Brief ::
Search term "label": copy each line of the records that contains it.

** Source material follows **

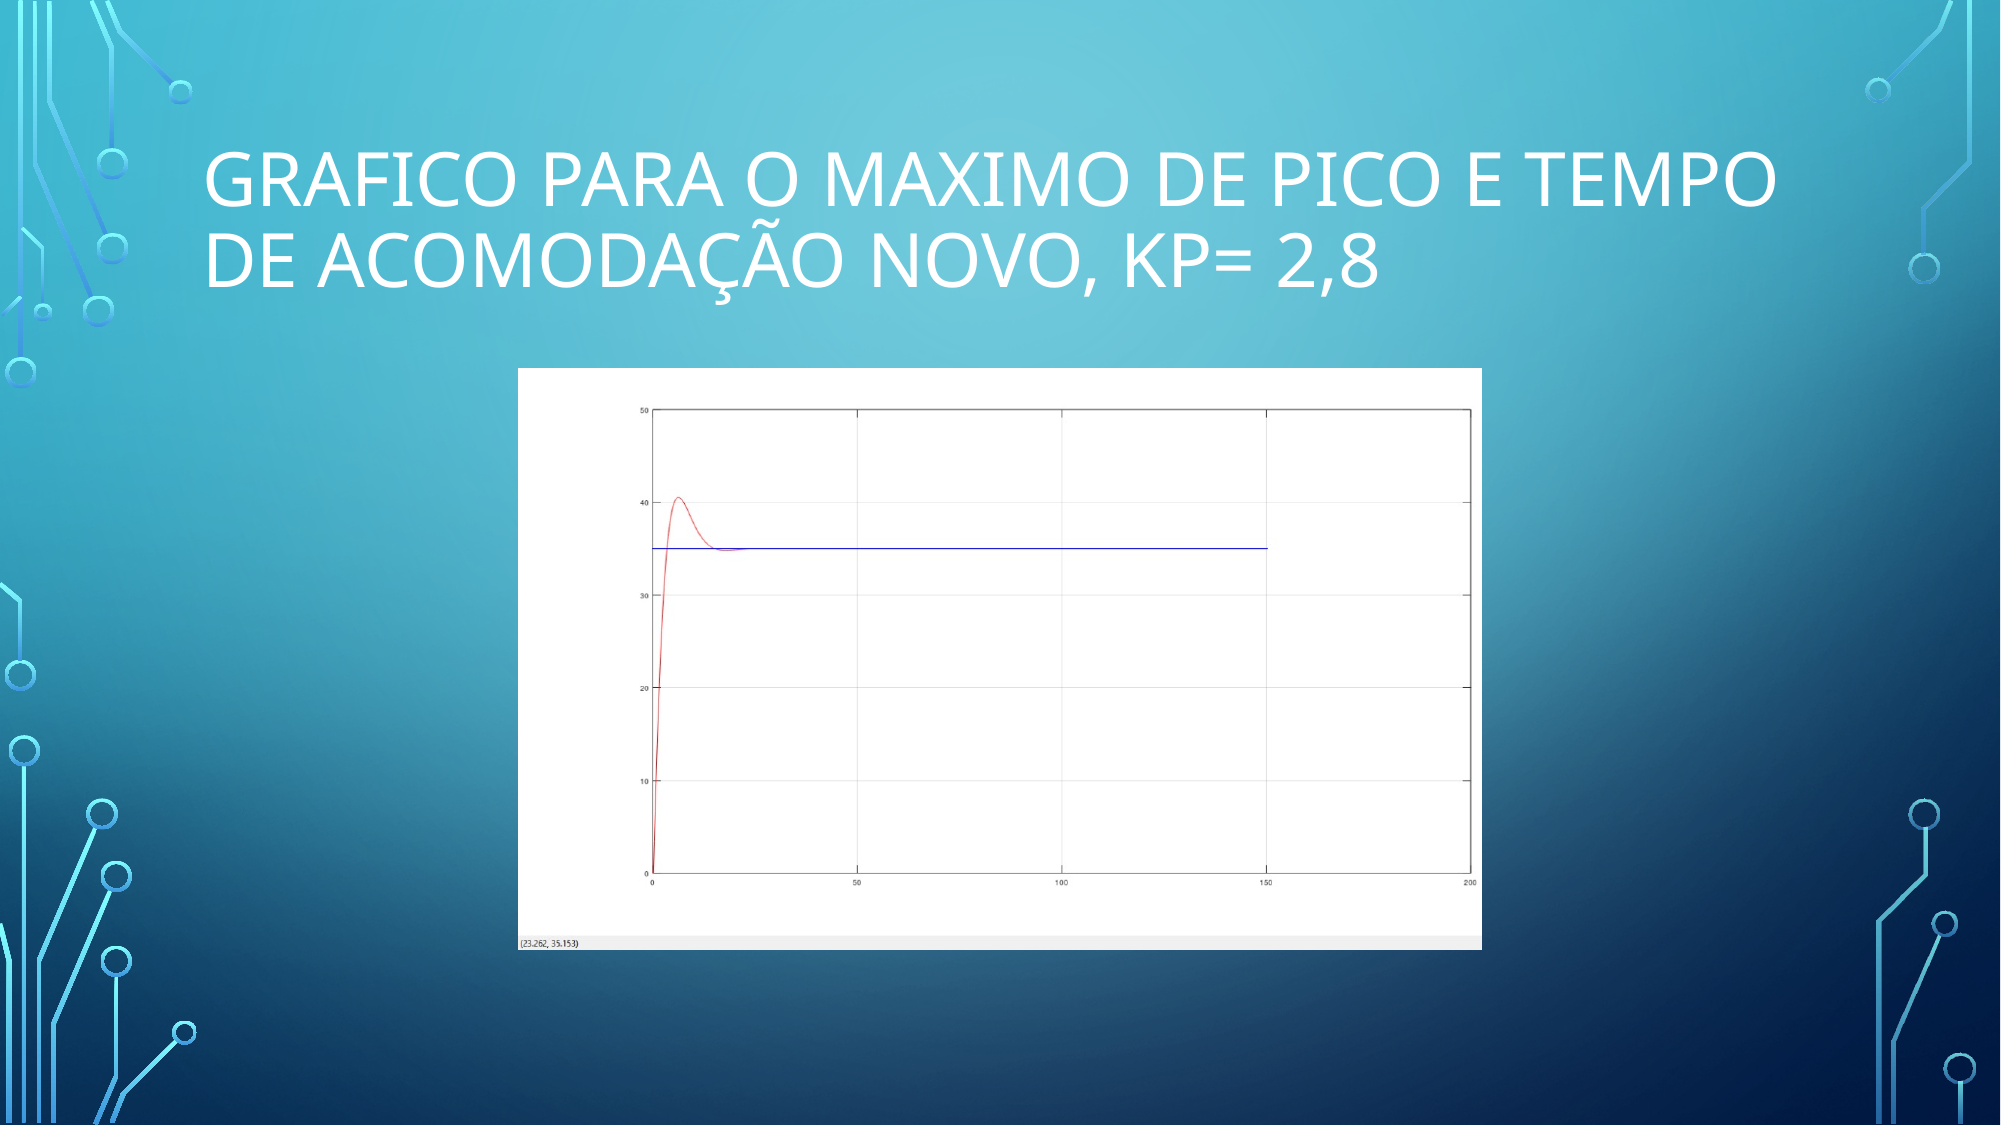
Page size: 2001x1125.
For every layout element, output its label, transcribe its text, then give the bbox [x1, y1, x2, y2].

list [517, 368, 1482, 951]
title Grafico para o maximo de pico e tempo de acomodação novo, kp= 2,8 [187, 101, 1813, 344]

** End of Source material **
** Source material follows **

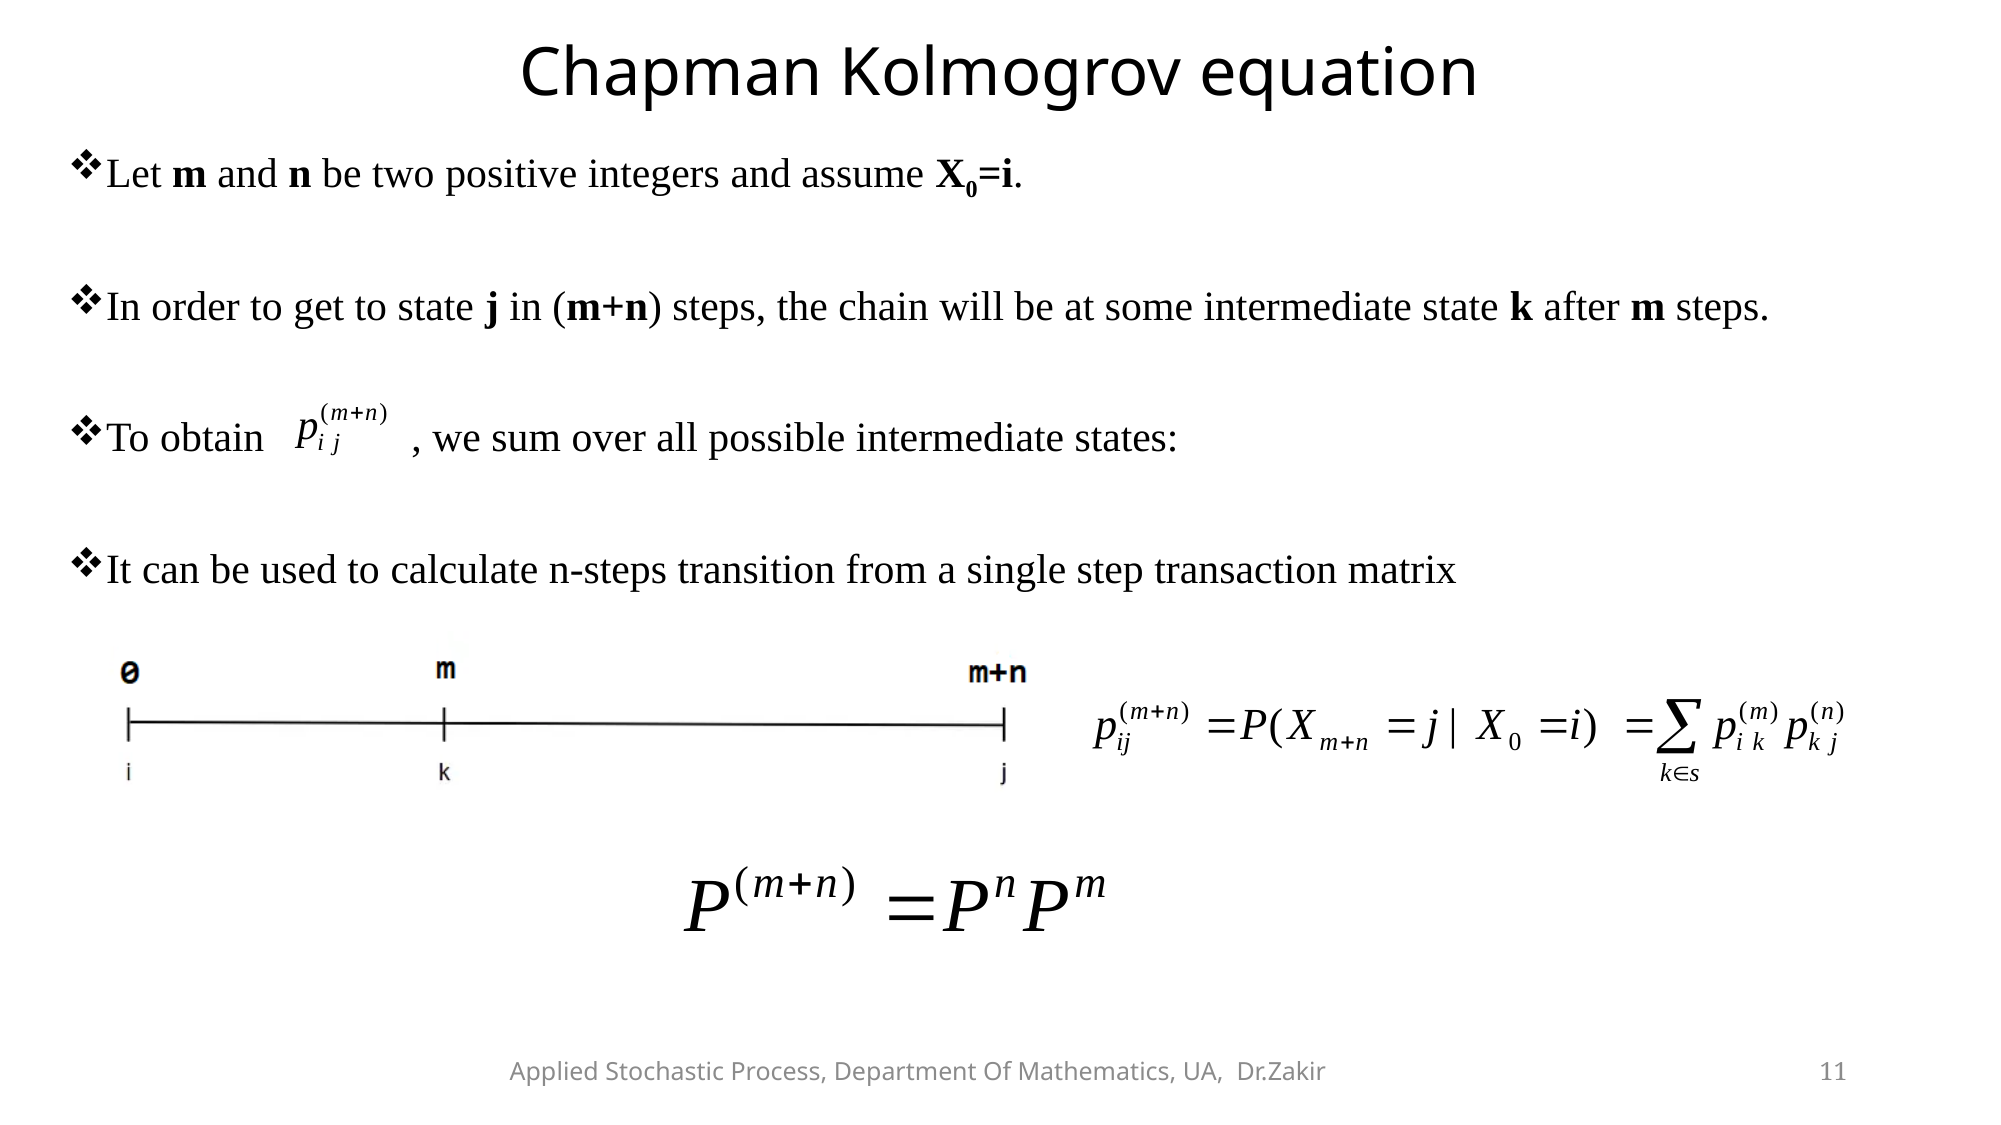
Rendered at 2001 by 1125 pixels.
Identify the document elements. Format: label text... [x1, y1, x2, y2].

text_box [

** End of Source material **

Answer box ::
For every layout element, output its label, transcribe its text, then give the bbox [x1, y1, x2, y2].
Identify the document elements. Format: label text... [x1, y1, x2, y2].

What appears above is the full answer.